(Exercise aim)
Would it be possible to quote, exactly and in full, the lines from the one with "pior analfabeto é" through the end of the entries below?
*** Available data ***
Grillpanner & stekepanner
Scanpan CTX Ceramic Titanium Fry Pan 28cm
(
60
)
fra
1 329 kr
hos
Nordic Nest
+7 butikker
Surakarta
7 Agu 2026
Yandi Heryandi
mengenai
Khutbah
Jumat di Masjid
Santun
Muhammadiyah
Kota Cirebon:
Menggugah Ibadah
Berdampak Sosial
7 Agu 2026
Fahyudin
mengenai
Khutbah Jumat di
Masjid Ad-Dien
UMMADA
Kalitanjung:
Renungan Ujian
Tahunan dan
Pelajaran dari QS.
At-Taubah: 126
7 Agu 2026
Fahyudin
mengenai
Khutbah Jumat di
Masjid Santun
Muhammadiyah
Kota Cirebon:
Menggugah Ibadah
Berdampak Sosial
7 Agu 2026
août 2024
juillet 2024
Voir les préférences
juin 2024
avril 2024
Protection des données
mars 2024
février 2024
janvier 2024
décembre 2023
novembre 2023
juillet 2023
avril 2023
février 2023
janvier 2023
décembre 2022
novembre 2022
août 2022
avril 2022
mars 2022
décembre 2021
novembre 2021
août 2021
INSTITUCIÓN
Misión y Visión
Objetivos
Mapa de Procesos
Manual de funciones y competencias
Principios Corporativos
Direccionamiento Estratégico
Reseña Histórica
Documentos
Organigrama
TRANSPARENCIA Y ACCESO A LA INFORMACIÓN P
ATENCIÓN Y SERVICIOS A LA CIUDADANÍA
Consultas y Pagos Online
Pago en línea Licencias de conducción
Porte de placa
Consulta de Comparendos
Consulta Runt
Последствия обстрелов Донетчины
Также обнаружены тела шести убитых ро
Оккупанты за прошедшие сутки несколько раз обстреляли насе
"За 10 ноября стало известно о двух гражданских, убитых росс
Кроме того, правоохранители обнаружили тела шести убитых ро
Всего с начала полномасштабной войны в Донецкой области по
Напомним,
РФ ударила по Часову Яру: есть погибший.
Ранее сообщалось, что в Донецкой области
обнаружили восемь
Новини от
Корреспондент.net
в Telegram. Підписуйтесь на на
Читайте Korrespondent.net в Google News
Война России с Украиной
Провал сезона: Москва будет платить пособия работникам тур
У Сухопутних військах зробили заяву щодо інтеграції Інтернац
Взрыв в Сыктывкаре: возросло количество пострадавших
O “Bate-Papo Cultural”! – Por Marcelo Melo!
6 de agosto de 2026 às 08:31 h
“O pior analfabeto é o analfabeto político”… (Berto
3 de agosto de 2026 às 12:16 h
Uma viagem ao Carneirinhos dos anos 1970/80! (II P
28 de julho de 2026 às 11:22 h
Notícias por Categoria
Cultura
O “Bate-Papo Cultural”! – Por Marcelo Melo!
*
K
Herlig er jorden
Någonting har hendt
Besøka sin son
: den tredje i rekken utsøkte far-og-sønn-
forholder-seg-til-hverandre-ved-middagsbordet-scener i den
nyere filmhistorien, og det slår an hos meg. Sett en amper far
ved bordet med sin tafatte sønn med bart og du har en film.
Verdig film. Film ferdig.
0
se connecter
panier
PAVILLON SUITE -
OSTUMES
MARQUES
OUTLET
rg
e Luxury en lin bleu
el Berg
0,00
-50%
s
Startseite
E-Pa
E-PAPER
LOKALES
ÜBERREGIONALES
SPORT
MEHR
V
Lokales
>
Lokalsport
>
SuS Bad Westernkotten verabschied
***
(Solved exercise)
“O pior analfabeto é o analfabeto político”… (Berto
3 de agosto de 2026 às 12:16 h
Uma viagem ao Carneirinhos dos anos 1970/80! (II P
28 de julho de 2026 às 11:22 h
Notícias por Categoria
Cultura
O “Bate-Papo Cultural”! – Por Marcelo Melo!
*
K
Herlig er jorden
Någonting har hendt
Besøka sin son
: den tredje i rekken utsøkte far-og-sønn-
forholder-seg-til-hverandre-ved-middagsbordet-scener i den
nyere filmhistorien, og det slår an hos meg. Sett en amper far
ved bordet med sin tafatte sønn med bart og du har en film.
Verdig film. Film ferdig.
0
se connecter
panier
PAVILLON SUITE -
OSTUMES
MARQUES
OUTLET
rg
e Luxury en lin bleu
el Berg
0,00
-50%
s
Startseite
E-Pa
E-PAPER
LOKALES
ÜBERREGIONALES
SPORT
MEHR
V
Lokales
>
Lokalsport
>
SuS Bad Westernkotten verabschied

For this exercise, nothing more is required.